Motivações por Trás do Veto Chinês

A NDRC justificou a proibição com base nas leis e regulamentos chineses relacionados a investimentos estrangeiros, sem oferecer detalhes específicos sobre os motivos da decisão. A medida representa uma das intervenções mais expressivas da China em negócios transfronteiriços envolvendo tecnologia de ponta.

Além disso, informações indicam que os fundadores da Manus, incluindo o CEO Xiao Hong e o cientista-chefe Yichao Ji, estão sujeitos a restrições de saída da China, o que complica ainda mais a situação.

Impactos para a Meta e o Mercado de IA

Para a Meta, o bloqueio pode representar um revés considerável em sua estratégia de expansão no mercado de agentes de IA, um dos segmentos mais dinâmicos da tecnologia atualmente. A empresa já integrou cerca de 100 funcionários da Manus em seus escritórios de Singapura, com os fundadores assumindo cargos executivos, o que indica o grau de importância da aquisição para os planos da companhia.

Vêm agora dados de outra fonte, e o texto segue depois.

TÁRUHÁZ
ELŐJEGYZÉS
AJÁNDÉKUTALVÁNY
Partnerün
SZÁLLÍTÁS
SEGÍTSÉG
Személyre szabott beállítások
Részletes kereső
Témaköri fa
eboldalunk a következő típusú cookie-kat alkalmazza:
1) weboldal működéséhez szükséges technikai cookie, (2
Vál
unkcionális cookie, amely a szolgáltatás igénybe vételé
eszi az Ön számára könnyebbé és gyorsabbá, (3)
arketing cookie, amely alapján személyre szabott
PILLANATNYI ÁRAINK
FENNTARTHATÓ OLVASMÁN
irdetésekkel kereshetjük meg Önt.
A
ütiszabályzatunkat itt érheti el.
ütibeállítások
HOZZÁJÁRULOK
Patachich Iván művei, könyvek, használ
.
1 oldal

Nos Estados Unidos, a operação também suscitou debates, com senadores questionando a adequação do investimento em uma empresa com vínculos chineses, o que adiciona uma camada de complexidade geopolítica ao negócio.

Próximos Passos e Desdobramentos

A Meta declarou que a transação cumpriu todas as leis aplicáveis e espera uma resolução apropriada da investigação. Enquanto isso, a exigência da NDRC para que o acordo seja desfeito coloca em xeque o futuro da Manus dentro do ecossistema da Meta e pode influenciar outras negociações envolvendo startups de IA com origens ou operações na China.

O episódio ressalta a crescente influência das autoridades chinesas no controle de investimentos estrangeiros em setores estratégicos e destaca os desafios que empresas globais enfrentam ao tentar expandir suas operações em um ambiente regulatório cada vez mais restritivo.